BITCOIN E O MEIO AMBIENTE

19 de maio de 2021

Durante 30 anos trabalhei em bancos de investimento, desde então, tenho acompanhado a discussão – com curiosidade – sobre o surgimento de blockchains e suas aplicações, a mais famosa delas: o bitcoin, um dinheiro eletrônico.

A vertiginosa valorização, popularização do bitcoin ainda é muito debatida e às vezes até controversa, muitos entendem que se trata de uma bolha e não enxergam valor nele como um ativo digital.

Mas essa explosão traz uma outra discussão: o custo energético e ambiental para a manutenção do bitcoin.

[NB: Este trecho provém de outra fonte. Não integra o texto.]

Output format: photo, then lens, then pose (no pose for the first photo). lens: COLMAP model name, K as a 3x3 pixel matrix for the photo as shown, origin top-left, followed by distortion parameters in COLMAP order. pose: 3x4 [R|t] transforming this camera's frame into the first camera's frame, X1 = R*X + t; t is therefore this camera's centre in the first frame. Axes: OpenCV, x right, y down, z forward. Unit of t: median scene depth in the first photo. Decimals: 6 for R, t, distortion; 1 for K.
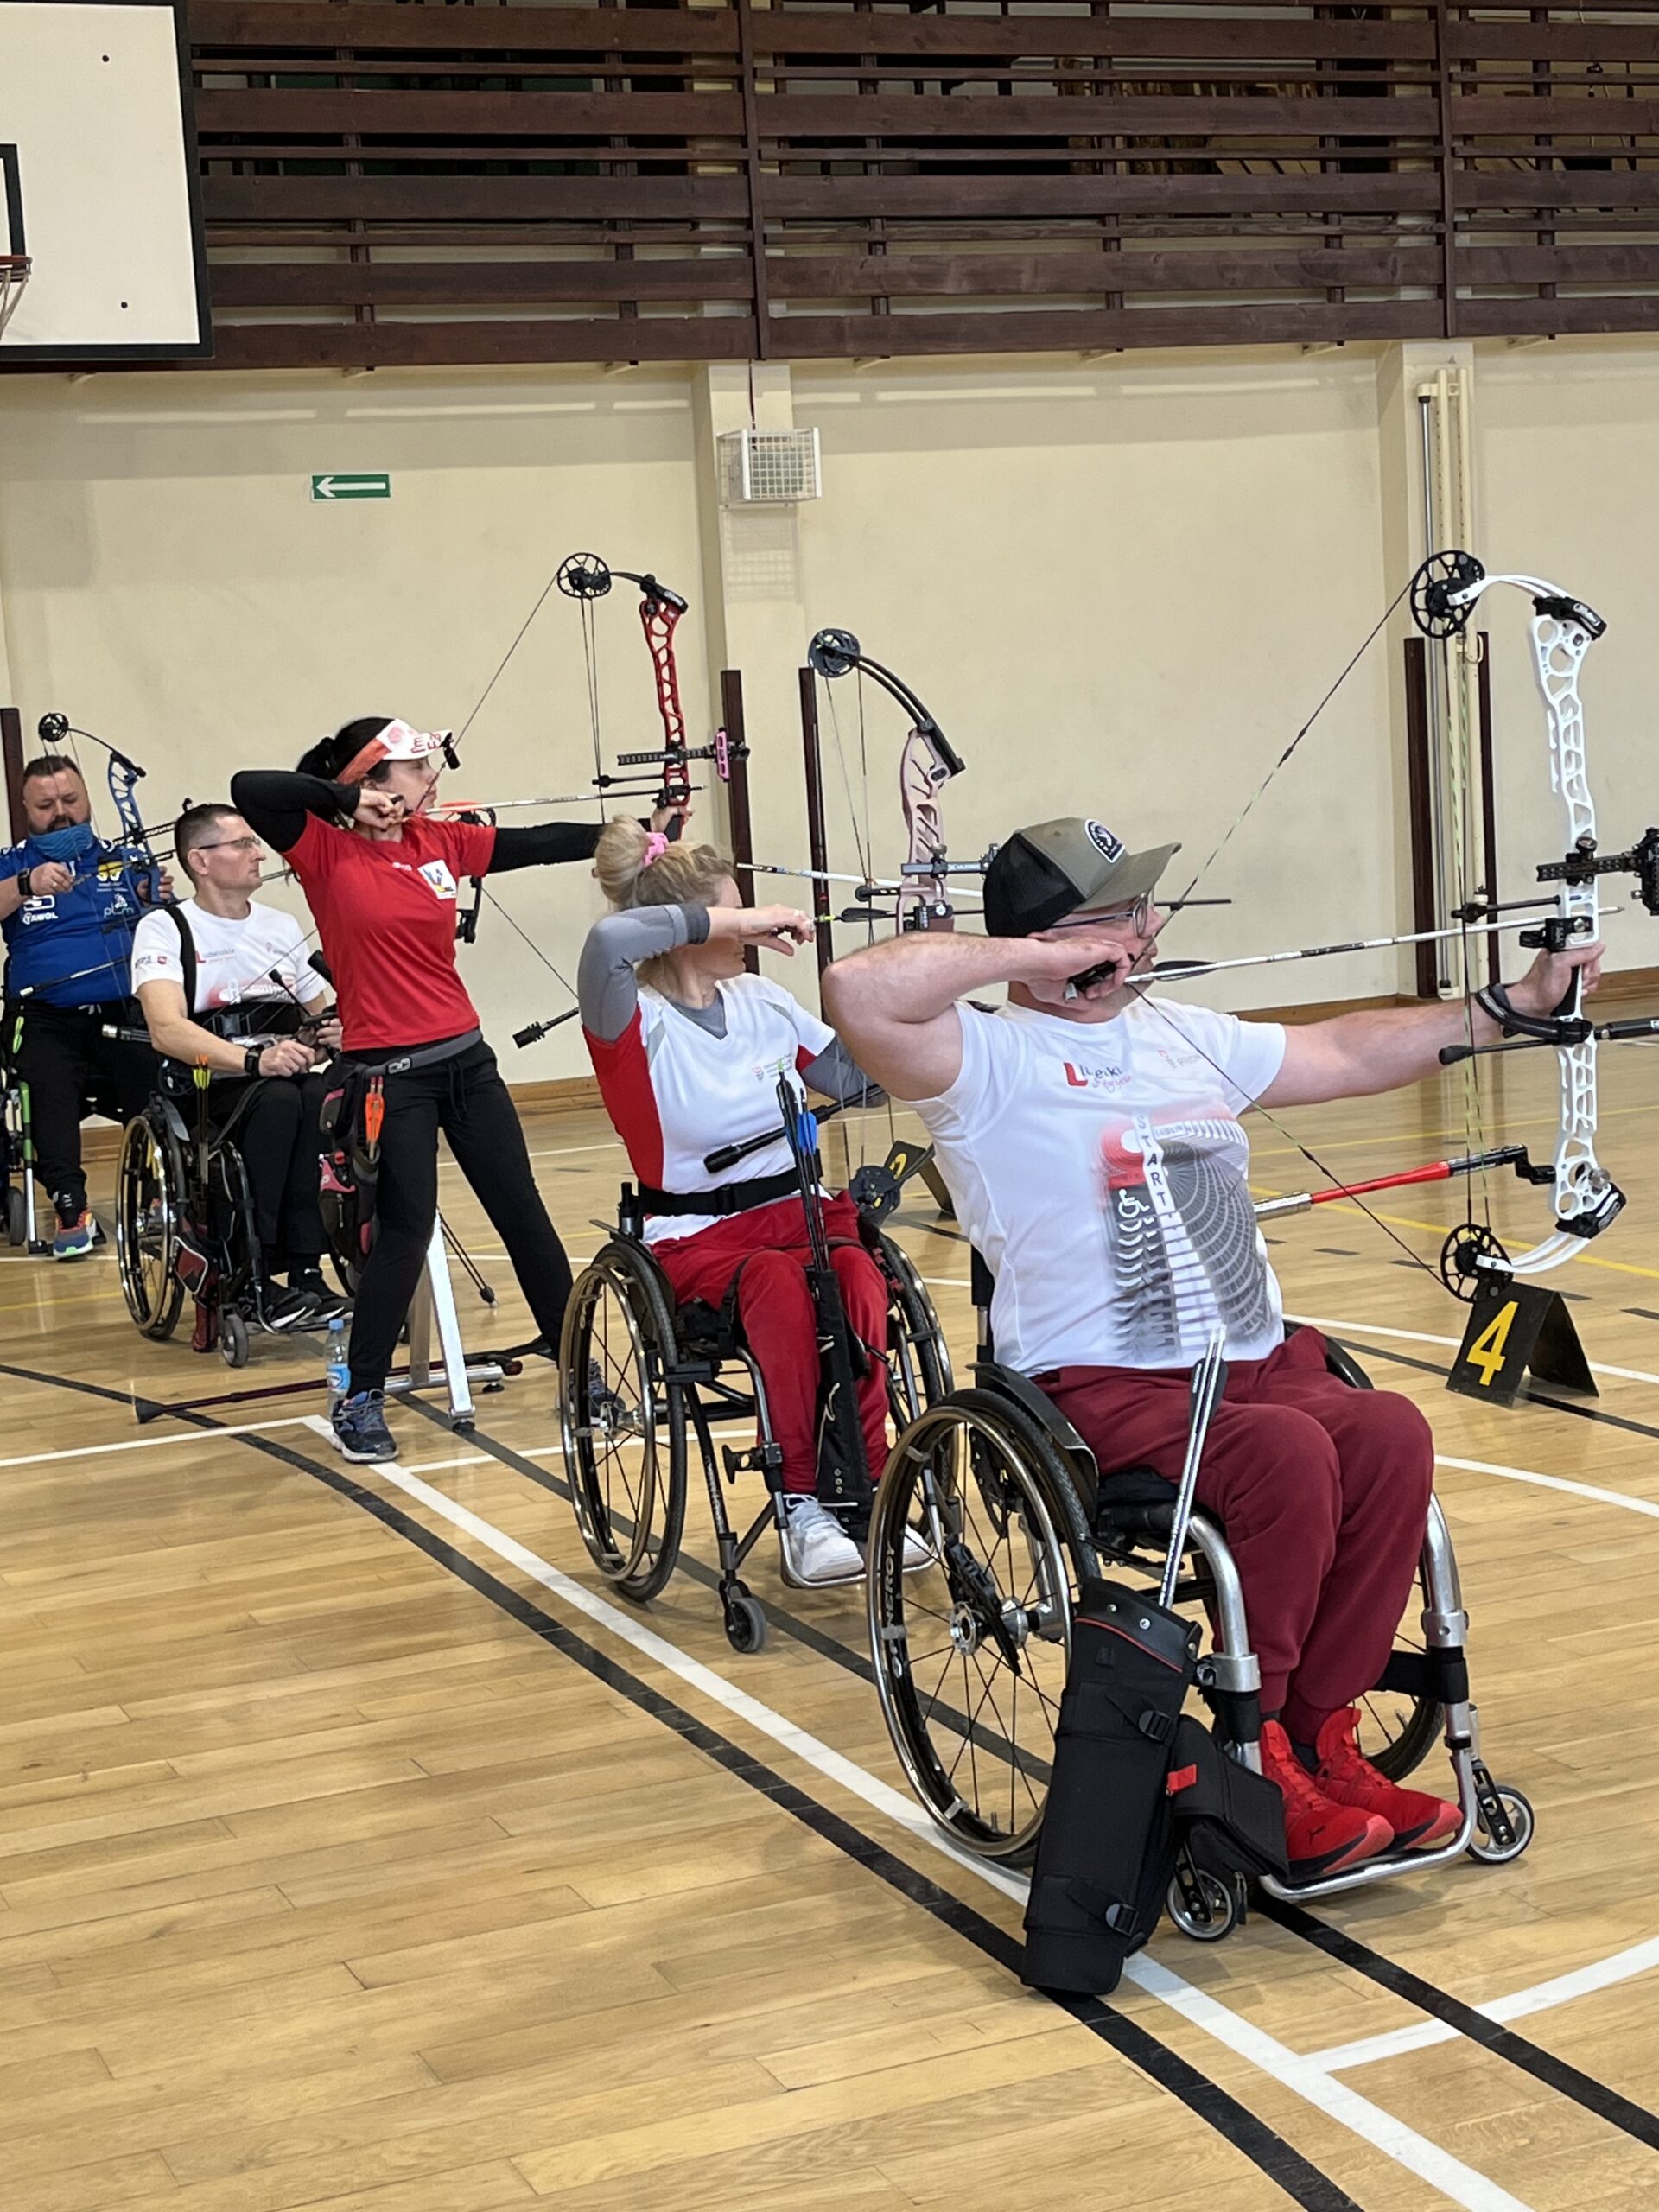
lens RADIAL K [[3342.4, 0, 856.3], [0, 3342.4, 1006.2], [0, 0, 1]] dist [0.091803, 0.000000]
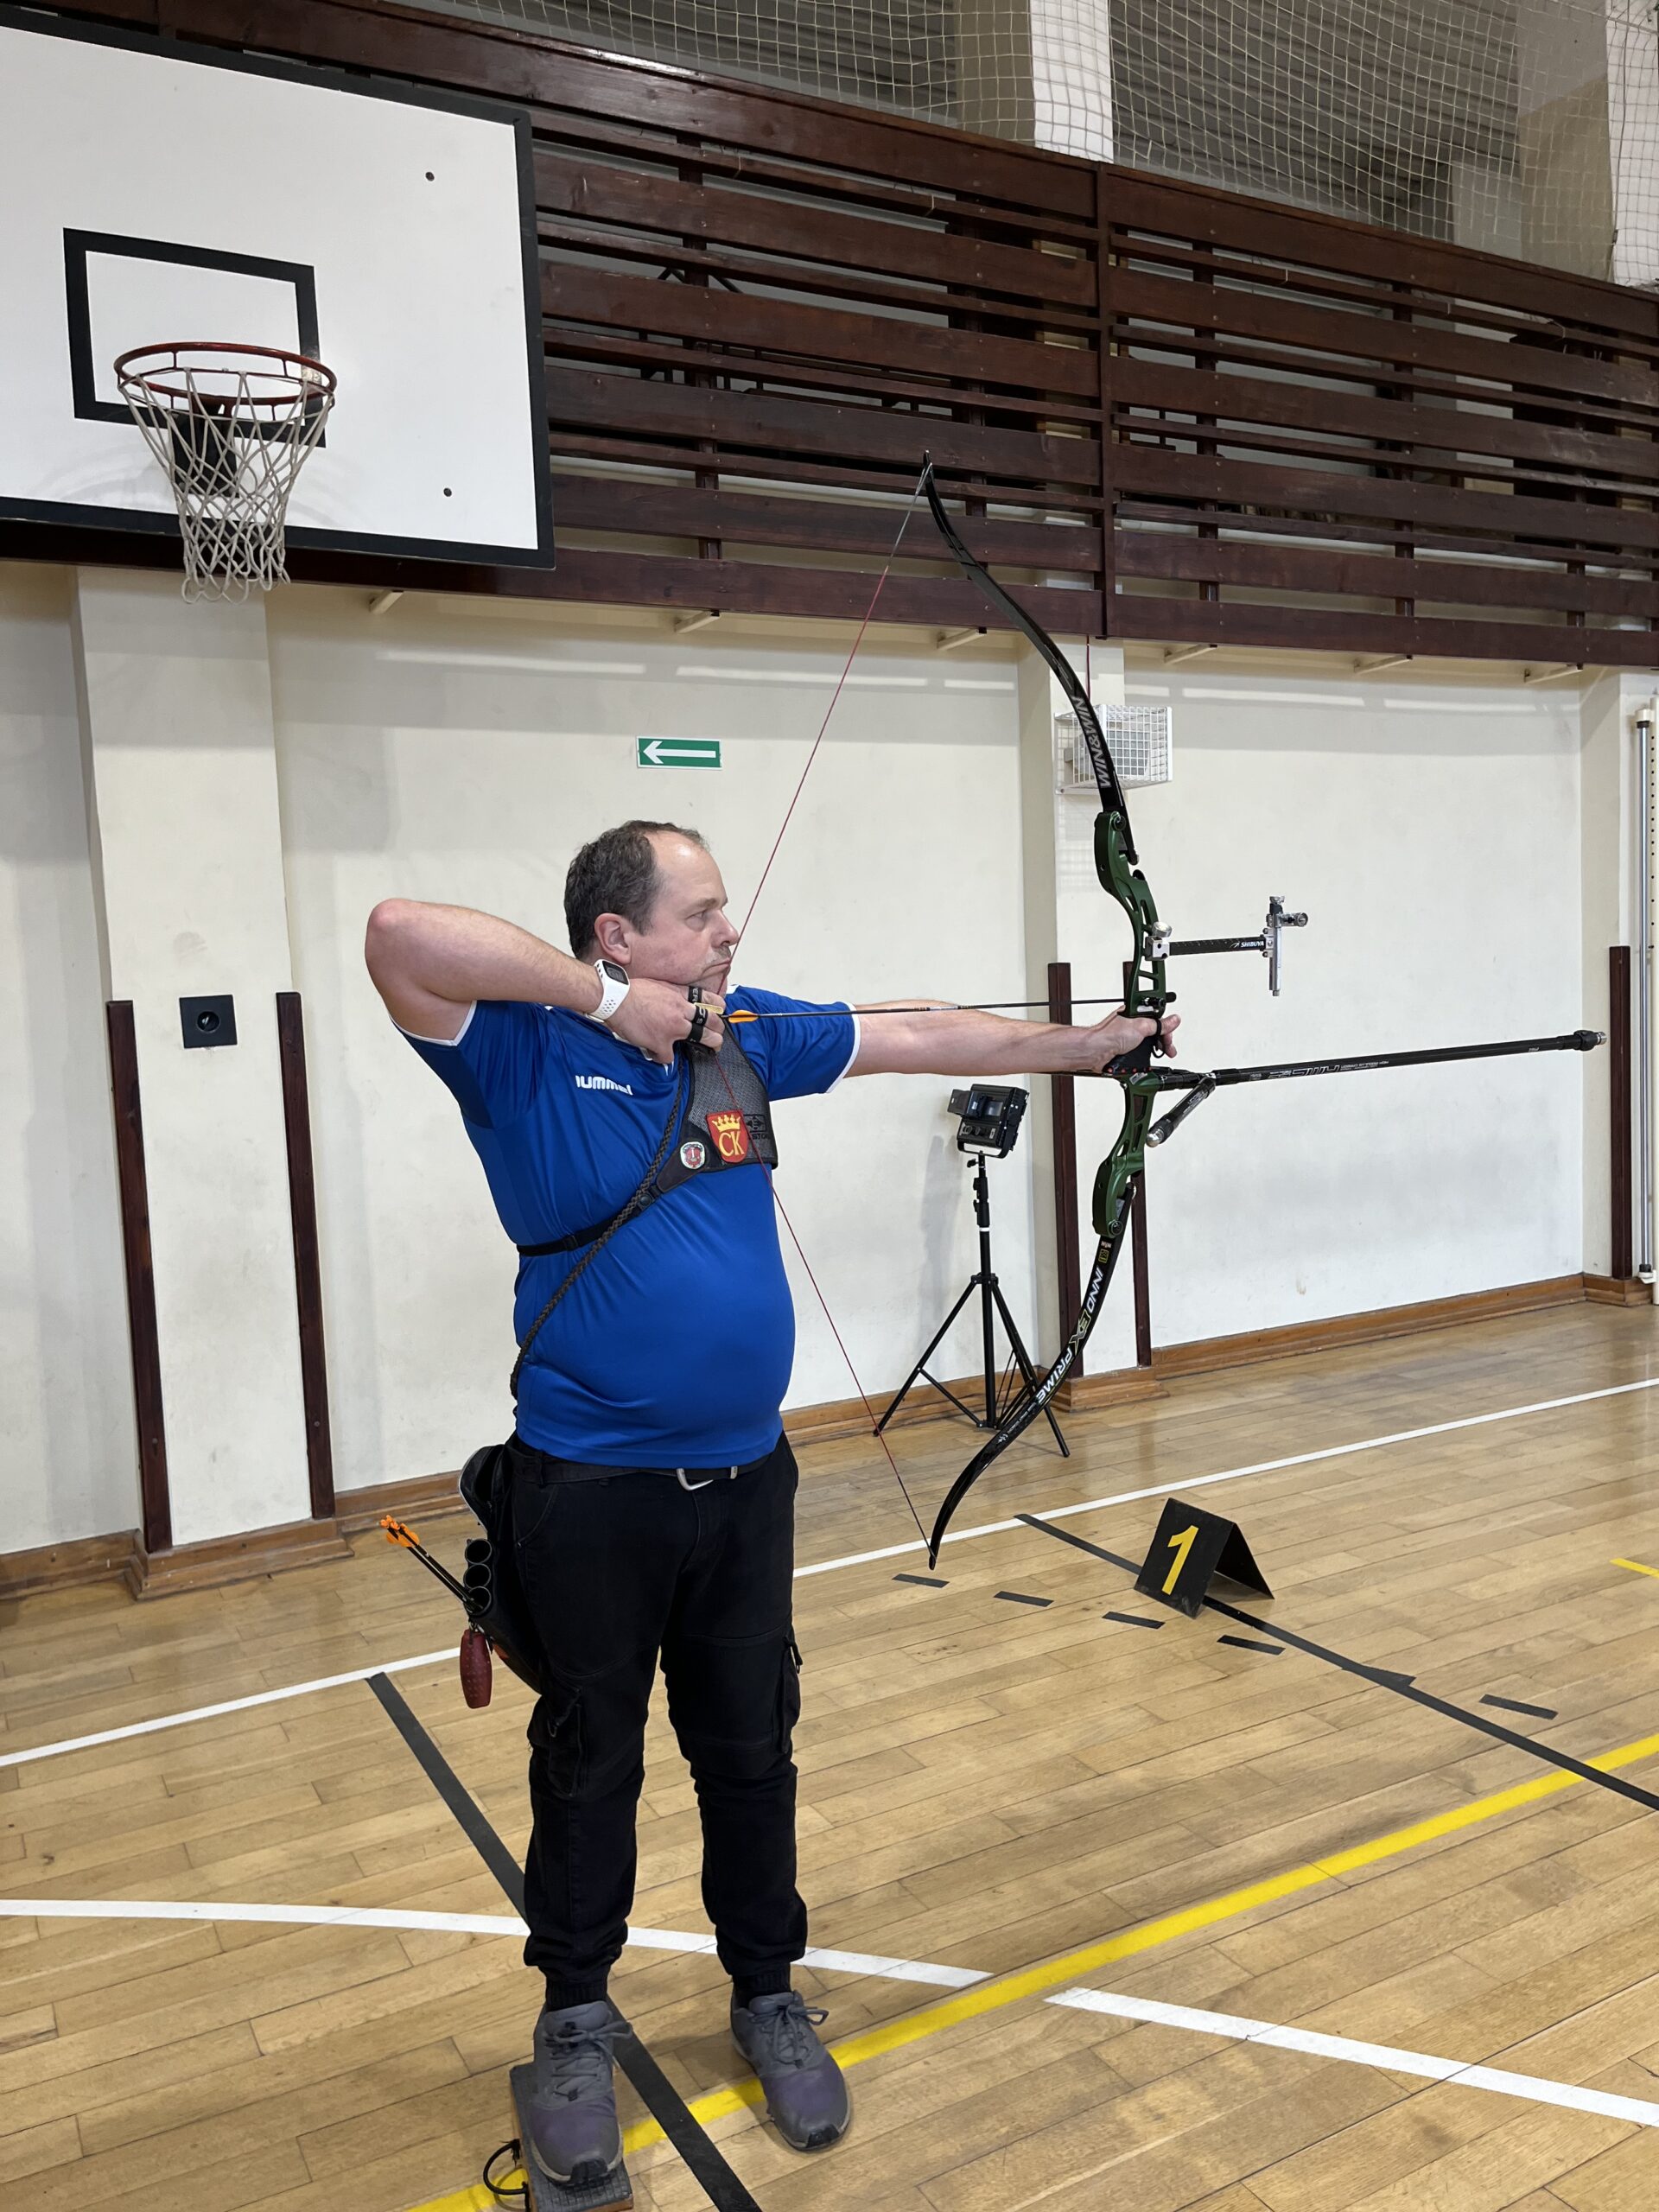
lens RADIAL K [[1681.4, 0, 827.1], [0, 1681.4, 1104.8], [0, 0, 1]] dist [0.057454, -0.065253]
pose [[0.997374, 0.013606, 0.071134, -0.140944], [-0.011981, 0.999658, -0.023233, -0.050366], [-0.071426, 0.022319, 0.997196, 0.545693]]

Para a rede funcionar, o bitcoin precisa ser minerado, e isso consome energia, muita energia.
Se fosse um país, o Bitcoin estaria em 28º lugar no consumo global de energia, segundo levantamento da Universidade de Cambridge.

Atentos a essa questão, muitos prefeitos e administradores públicos estão buscando como as cidades podem contribuir para essa discussão.

Enquanto Nova Iorque estuda proibir a mineração do bitcoin em todo o estado, o prefeito de Miami quer tornar a cidade em um polo de mineração com energia limpa na cidade.

No Brasil, a mineração de bitcoin tem como grande impeditivo o preço da energia e a importação dos equipamentos devido a desvalorização do real.

Seguirei atenta aos debates sobre impactos ambientais e oportunidades que a mineração de bitcoin podem trazer ao nosso município.

Devemos monitorar também o desenvolvimento de blockchains. Essa tecnologia se apresenta como uma excelente ferramenta de governos digitais, aumentando muito a transparência e proteção de dados. Poderia por exemplo ser aplicada como uma camada extra de segurança em eleições. Uma opção muito melhor que o voto impresso.